* [Work to complete] From the listing below, set down exactly each line beginning with the one containing "This is most" and ending with the last.

-*-

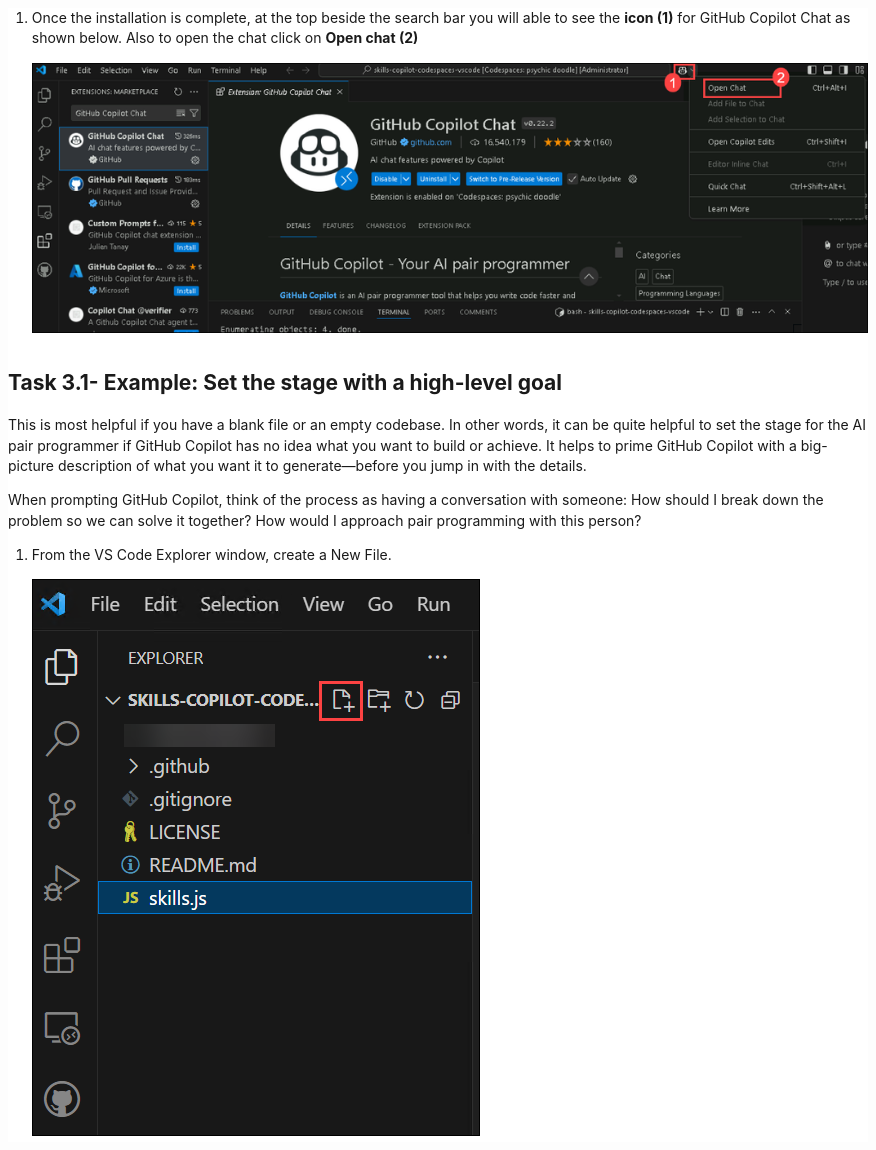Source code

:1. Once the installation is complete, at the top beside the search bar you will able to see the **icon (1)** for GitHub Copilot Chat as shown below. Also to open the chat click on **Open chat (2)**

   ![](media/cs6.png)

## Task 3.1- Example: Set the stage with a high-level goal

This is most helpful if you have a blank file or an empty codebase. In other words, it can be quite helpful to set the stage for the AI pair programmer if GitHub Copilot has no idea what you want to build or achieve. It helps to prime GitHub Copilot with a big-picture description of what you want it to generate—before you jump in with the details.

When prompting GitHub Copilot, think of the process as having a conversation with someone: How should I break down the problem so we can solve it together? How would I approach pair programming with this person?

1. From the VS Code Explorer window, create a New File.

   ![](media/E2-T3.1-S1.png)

-*-

* [Reply to the task]
This is most helpful if you have a blank file or an empty codebase. In other words, it can be quite helpful to set the stage for the AI pair programmer if GitHub Copilot has no idea what you want to build or achieve. It helps to prime GitHub Copilot with a big-picture description of what you want it to generate—before you jump in with the details.

When prompting GitHub Copilot, think of the process as having a conversation with someone: How should I break down the problem so we can solve it together? How would I approach pair programming with this person?

1. From the VS Code Explorer window, create a New File.

   ![](media/E2-T3.1-S1.png)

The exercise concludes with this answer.